Caffeine and Nicotine
2008-09-03 06:02:07 (UTC)

U.S. to keep count of homeless hidden

The U.S. Census Bureau has decided to keep the number of
homeless Americans a secret.

Census Bureau officials admitted that they will not
separately list the number of people sleeping in shelters,
living in cars, under bridges and on sidewalks as they did
10 years before.

The figures on these hidden Americans were to be released
this month with the last wave of data from the so-
called "short form," the eight questions asked of nearly
every American.

But that changed two months after Bush took office. Rather
than release information on homeless people with the rest
of the data, the bureau's executive staff decided to do
a "special" report on people sleeping in shelters -- but
that will not come out, according to Edison Gore, deputy
chief of the Census Bureau's decennial management
division.

"We want to build some caveats around the [shelter]
numbers," Gore said. "The caveats would be that these
numbers in no way represent a count of the homeless. We
were concerned about the numbers being misused,
basically." Gore said politics did not play a role in the
decision. [He also did not say why such caveats need a
year's delay.]

Homeless advocates who helped with the count said
yesterday they were not informed of the Census Bureau's
decision to put the homeless in a catchall "other" group
where they could not be identified separately.
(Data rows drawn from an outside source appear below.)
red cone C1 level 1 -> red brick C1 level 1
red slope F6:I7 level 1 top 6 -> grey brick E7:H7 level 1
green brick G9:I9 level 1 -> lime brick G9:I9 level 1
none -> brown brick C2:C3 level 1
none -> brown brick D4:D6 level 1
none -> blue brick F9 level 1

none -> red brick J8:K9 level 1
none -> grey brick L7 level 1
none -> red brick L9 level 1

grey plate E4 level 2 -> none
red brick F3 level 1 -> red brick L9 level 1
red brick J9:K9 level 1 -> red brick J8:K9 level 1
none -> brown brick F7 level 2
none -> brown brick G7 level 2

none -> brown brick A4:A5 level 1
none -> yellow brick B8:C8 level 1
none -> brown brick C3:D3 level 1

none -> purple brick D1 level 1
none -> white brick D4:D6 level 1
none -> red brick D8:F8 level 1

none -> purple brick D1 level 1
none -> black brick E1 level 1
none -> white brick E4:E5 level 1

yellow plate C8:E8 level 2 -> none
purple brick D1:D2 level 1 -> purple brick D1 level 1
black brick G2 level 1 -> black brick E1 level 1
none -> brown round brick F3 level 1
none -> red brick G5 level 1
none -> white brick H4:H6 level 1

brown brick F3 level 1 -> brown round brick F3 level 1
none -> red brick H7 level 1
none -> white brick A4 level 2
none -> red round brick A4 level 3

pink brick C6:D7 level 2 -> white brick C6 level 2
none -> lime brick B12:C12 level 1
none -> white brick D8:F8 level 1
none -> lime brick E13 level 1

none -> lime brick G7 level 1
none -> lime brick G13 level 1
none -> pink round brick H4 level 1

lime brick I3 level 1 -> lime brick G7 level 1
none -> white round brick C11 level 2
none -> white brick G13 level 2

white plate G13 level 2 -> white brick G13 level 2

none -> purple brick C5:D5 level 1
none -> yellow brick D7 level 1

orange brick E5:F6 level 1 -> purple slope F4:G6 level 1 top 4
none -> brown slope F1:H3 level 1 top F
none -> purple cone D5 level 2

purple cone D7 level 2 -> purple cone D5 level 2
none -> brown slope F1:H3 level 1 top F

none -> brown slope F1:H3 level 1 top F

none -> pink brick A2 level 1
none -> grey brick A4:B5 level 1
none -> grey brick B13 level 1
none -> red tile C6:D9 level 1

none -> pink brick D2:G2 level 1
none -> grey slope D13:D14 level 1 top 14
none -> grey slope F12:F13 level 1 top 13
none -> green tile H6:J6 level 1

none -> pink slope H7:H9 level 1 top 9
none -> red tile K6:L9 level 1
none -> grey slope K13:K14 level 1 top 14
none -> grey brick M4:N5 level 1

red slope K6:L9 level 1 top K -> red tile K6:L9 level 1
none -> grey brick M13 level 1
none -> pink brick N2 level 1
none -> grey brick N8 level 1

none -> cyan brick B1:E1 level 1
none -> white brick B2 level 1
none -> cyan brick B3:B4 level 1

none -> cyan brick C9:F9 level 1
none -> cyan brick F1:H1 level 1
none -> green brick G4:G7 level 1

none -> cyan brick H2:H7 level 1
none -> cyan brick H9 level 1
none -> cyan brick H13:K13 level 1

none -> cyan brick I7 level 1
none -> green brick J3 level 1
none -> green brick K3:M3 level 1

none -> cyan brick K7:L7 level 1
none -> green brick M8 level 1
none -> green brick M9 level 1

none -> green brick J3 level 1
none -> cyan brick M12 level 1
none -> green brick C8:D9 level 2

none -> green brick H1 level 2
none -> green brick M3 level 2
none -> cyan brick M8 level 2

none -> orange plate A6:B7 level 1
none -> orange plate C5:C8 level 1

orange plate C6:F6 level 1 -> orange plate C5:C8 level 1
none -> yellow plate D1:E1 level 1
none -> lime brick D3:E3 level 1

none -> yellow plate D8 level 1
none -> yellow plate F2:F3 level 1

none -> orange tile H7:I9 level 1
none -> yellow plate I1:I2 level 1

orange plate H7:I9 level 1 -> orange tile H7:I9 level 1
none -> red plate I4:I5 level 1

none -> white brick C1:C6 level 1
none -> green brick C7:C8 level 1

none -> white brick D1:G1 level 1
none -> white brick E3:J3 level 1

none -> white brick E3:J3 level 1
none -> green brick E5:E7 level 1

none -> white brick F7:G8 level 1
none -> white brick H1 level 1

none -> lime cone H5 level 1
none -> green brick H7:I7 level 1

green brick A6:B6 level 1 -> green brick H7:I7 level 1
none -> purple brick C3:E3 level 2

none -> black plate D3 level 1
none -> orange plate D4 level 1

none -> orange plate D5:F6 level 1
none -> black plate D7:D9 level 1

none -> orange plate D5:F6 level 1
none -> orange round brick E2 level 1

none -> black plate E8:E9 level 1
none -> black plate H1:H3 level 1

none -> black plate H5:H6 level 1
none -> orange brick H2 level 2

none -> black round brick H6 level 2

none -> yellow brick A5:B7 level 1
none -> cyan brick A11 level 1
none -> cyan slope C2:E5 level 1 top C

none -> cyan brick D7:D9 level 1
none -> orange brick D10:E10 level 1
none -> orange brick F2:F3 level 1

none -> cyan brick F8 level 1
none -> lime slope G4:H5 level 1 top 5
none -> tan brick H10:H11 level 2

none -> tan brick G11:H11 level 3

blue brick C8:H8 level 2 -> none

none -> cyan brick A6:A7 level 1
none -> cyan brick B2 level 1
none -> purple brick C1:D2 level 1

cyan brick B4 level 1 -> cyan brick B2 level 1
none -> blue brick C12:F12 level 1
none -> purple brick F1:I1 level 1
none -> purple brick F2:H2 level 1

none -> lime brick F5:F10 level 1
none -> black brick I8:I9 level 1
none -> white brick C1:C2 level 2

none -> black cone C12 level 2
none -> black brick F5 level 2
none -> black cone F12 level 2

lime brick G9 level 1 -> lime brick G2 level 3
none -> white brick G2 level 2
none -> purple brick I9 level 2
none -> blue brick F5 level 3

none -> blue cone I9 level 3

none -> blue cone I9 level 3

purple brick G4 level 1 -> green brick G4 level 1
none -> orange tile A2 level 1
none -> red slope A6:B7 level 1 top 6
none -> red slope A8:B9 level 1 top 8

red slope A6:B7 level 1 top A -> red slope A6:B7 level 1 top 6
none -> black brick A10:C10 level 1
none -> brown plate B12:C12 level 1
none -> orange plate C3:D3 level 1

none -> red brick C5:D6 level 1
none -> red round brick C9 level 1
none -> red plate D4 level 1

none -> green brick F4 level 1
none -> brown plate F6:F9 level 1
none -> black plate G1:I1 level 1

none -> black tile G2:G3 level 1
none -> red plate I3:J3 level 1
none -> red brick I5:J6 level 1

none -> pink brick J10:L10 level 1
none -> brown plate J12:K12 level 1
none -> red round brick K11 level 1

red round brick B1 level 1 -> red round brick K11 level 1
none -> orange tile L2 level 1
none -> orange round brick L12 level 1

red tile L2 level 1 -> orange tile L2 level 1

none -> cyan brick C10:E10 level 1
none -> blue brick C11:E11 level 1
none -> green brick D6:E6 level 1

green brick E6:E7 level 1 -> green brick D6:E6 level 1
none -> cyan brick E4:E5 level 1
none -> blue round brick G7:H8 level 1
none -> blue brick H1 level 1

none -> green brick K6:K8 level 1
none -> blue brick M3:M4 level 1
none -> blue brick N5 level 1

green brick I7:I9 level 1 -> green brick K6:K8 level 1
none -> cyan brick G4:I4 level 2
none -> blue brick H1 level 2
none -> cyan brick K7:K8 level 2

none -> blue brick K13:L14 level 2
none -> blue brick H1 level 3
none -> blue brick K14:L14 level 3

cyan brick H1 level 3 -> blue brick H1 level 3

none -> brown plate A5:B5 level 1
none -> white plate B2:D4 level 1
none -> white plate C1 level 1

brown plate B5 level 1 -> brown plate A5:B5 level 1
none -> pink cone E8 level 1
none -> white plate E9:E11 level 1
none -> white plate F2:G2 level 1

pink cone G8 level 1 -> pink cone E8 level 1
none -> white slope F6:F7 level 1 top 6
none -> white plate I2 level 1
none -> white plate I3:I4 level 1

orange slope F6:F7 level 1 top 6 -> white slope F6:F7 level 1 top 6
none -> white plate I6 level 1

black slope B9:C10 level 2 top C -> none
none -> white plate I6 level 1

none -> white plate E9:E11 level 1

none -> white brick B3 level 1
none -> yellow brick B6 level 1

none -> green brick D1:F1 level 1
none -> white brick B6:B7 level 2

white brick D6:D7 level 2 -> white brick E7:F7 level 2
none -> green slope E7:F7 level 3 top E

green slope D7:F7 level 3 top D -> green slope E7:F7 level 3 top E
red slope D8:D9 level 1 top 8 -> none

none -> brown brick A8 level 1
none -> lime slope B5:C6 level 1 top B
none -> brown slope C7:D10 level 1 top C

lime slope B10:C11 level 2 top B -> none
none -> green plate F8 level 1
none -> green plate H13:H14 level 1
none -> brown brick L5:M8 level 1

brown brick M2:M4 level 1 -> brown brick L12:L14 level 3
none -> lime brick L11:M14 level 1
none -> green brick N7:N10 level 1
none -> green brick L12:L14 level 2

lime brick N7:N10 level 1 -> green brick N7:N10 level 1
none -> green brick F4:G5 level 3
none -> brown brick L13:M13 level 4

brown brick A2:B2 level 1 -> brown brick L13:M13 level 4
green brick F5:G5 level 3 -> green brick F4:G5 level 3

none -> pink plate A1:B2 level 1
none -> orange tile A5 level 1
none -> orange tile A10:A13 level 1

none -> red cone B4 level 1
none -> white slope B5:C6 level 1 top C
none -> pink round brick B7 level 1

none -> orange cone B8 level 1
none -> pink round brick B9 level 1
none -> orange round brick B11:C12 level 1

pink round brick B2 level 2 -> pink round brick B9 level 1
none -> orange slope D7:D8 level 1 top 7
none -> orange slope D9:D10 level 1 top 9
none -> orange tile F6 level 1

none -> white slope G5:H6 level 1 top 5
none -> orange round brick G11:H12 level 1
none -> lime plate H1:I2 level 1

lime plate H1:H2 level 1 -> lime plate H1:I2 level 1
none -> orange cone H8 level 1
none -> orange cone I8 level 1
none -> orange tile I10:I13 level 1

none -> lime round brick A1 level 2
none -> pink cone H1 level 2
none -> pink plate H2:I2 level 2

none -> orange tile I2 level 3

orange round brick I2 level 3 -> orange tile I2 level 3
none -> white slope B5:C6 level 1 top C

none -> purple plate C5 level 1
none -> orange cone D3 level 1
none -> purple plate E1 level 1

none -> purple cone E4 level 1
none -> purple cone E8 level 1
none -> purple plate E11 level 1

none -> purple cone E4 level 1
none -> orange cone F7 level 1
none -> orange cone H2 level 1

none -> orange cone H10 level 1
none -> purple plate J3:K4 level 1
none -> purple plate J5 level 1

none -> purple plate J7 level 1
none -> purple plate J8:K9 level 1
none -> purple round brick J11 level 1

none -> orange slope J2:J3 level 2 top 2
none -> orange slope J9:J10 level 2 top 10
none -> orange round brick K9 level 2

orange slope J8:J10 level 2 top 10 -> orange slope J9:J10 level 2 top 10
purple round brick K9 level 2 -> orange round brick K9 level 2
"Who are they safeguarding?" asked Ron Reinhart, director
of the Salvation Army's PASS Program in Cleveland. "They
don't want people to know what a poor job they did."

Census takers and advocates in Cleveland spent three days
in March of last year counting people sleeping in
shelters, eating at soup kitchens and living under bridges
and sidewalks as part of the massive national head count
meant to provide a snapshot of our nation every 10 years.

But even when Census officials release the figures for
people living in shelters, they won't release the number
of people sleeping outside, even though the government
spent time and tax dollars trying to count them.

"It all goes back to having been burned in 1990 [when the
government was criticized for putting little effort into
the count]," said Barbara Duffield, director of education
for the National Coalition for the Homeless in Washington,
D.C. "The Census doesn't want to have a homeless' count."

Counting the homeless is tricky, and homeless advocates
said they were aware of the data's shortcomings. Still,
many said it was important to acknowledge that people are
living on the streets and to provide a count that could be
improved upon in 10 years.

Rep. Dennis Kucinich, a Cleveland Democrat, yesterday
called on the bureau to release the homeless figures
because they are a "moral index in our society."

At age 11, Kucinich lived in a Dodge with his mother,
father and four younger siblings for four months. His dad
was out of work; his mother was ill.

"We lived in our car around 32nd Street," the congressman
recalled. "In the evenings, we parked overlooking the
[LTV] steel mill. I'd watch that big sleeve of fire in the
sky as I'd go to sleep. It symbolized hope for me then.

"We need to know because we need to provide services for
these people," Kucinich said. "It's also an indication of
the strength of our community and of our economy."